The band started when keyboard player Michael "Ibo" Cooper and guitarist (and cellist) Stephen "Cat" Coore left Inner Circle to form their own band. The line-up for their first album as Third World included a singer called "Prilly" and percussionist Irving "Carrot" Jarrett. The album included a cover of "Satta Amasa Gana", originally performed by The Abyssinians, which became a local hit.
Their second album, "96° In The Shade", had several local hits and featured the band's classic line-up. "Prilly" was replaced by the distinctive vocalist "Bunny Rugs" Clarke, and an all-new rhythm section was in place: Ritchie Daley was on bass and former Inner Circle drummer Willie Stewart defected to join the new band.
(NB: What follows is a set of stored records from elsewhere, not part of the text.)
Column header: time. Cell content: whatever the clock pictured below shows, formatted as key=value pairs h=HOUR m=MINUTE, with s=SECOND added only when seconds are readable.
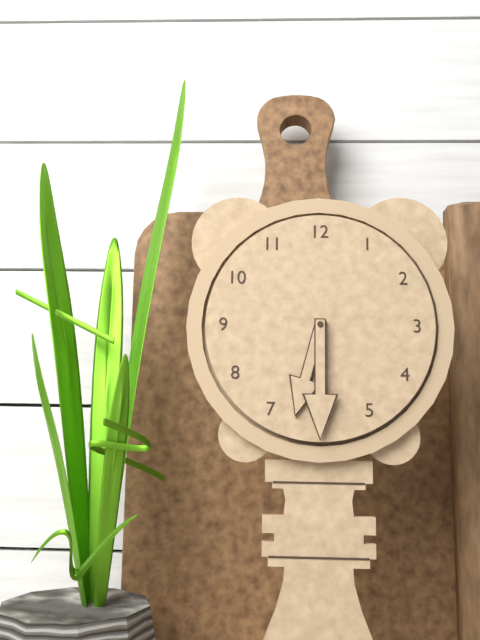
h=6 m=30
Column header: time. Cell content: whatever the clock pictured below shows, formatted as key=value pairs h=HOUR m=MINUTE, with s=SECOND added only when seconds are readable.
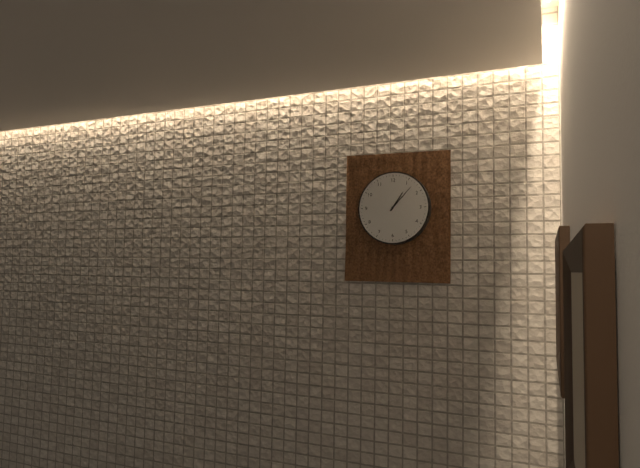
h=1 m=7
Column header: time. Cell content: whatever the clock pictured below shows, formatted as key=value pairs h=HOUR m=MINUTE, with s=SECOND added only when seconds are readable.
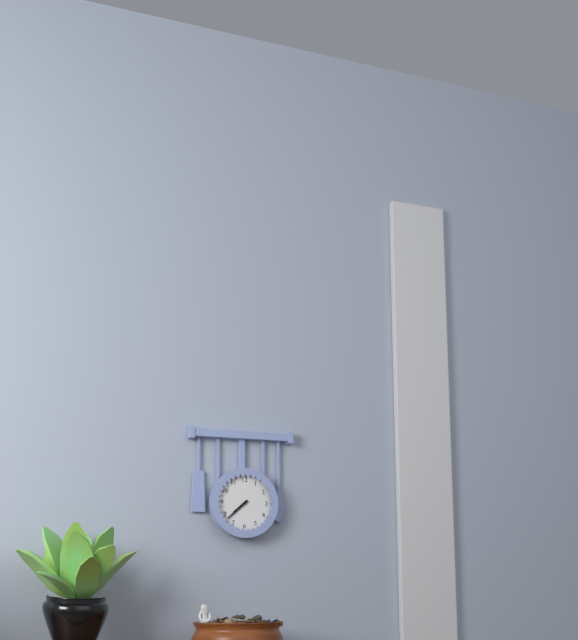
h=7 m=38
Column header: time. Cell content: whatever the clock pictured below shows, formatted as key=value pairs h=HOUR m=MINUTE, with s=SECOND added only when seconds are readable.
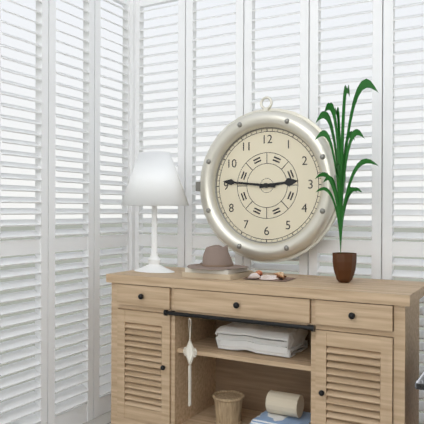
h=2 m=46
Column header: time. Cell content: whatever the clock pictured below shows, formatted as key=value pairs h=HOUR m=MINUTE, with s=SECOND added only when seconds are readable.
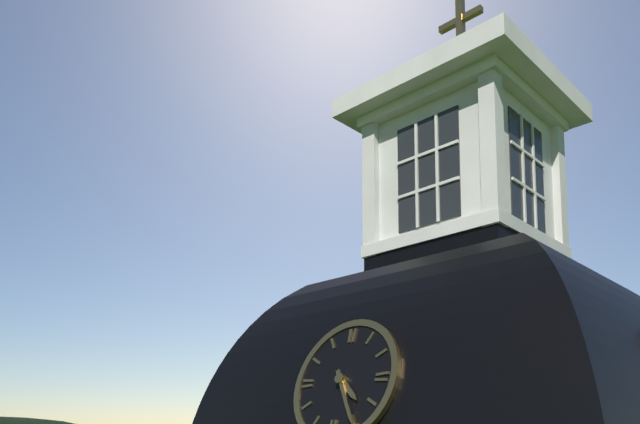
h=4 m=25
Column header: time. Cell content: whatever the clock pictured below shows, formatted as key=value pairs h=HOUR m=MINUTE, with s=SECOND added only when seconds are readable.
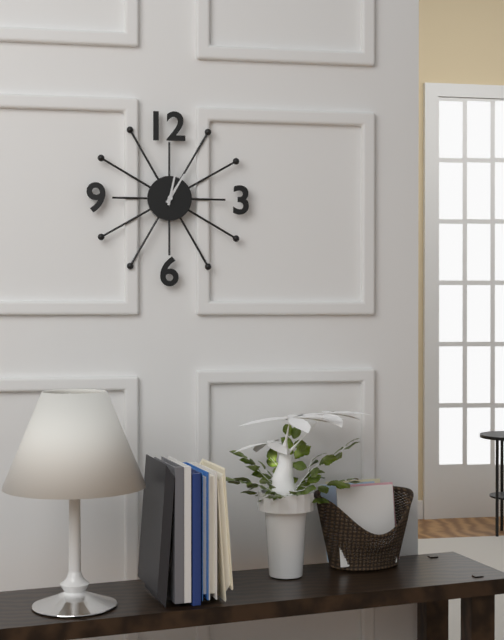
h=1 m=2
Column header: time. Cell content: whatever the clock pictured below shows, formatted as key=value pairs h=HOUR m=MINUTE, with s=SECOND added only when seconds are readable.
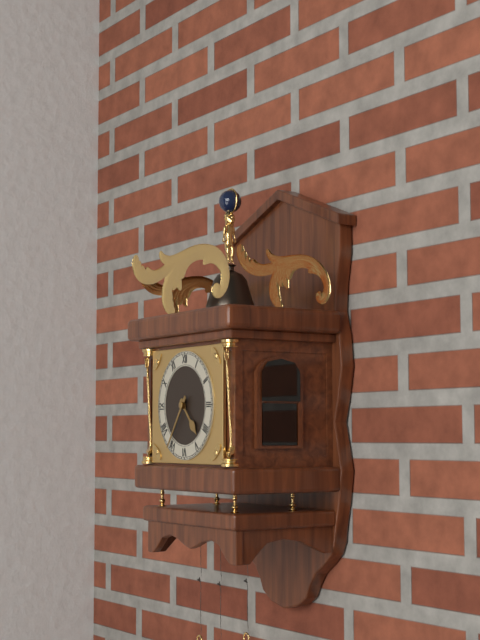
h=4 m=36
Notable among the eight tracks were "1865 (96° In The Shade)", "Rhythm Of Life" and the only cover song on the album, "Dreamland" by Neville "Bunny Wailer" Livingstone.
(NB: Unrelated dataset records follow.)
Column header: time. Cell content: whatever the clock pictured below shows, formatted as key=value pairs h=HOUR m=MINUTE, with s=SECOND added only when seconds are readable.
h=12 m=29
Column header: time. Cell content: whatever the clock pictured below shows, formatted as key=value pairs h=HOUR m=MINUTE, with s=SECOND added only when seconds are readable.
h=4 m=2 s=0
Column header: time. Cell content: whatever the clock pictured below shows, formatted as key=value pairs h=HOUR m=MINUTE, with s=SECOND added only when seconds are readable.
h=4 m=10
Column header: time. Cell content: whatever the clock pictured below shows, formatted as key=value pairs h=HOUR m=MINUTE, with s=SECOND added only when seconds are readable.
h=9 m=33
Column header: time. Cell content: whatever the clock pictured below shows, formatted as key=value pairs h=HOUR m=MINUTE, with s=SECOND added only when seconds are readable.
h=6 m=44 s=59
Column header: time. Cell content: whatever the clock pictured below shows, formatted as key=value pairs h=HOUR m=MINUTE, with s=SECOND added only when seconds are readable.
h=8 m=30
Their greatest success came in the late 1970s/early 1980s, peaking with their cover version of The O'Jays "Now That We've Found Love", a hit single on both sides of the Atlantic in 1979. This song brought them to the attention of Stevie Wonder, who worked with them and wrote (along with Melody A. McCully) their song "Try Jah Love".
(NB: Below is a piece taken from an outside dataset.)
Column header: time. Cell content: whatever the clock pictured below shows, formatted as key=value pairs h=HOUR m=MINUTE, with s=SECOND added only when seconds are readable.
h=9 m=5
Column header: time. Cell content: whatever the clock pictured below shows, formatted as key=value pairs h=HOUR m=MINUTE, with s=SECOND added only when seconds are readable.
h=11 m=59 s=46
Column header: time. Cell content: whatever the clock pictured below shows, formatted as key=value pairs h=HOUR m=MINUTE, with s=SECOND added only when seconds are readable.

Amid claims of artistic differences "Carrot" split from the band in the mid-1980s. The resulting five-piece band then went to more commercial tunes like "Sense Of Purpose", "Reggae Ambassador" and "Forbidden Love".
Despite several more line-up changes, including the departures of "Ibo" and Willie Stewart, and a decline in mainstream success, the band are still recording and performing in the early 2000s.